Problem to solve >> Reproduce exactly, and only, the lines below from the one containing "vfov_deg: 21.0" through the one containing "exposure_s: 1/2.5".

Material provided section start

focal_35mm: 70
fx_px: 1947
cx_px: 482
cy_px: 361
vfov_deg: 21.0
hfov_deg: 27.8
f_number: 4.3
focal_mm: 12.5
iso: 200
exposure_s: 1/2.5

Material provided section end
Material provided section start

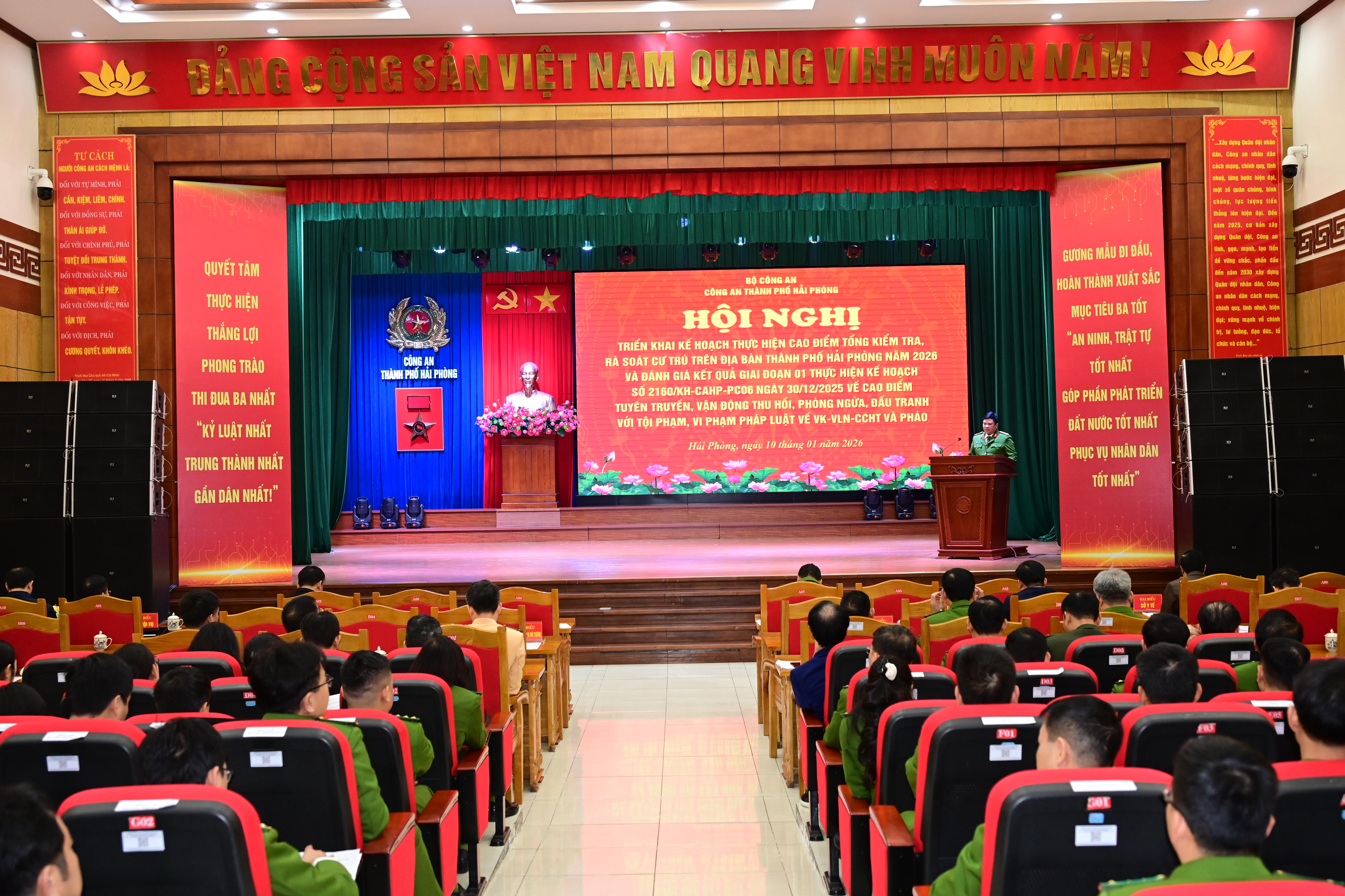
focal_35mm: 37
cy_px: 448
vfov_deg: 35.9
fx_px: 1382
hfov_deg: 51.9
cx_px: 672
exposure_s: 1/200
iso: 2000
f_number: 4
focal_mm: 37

Material provided section end

Your solution >>
vfov_deg: 21.0
hfov_deg: 27.8
f_number: 4.3
focal_mm: 12.5
iso: 200
exposure_s: 1/2.5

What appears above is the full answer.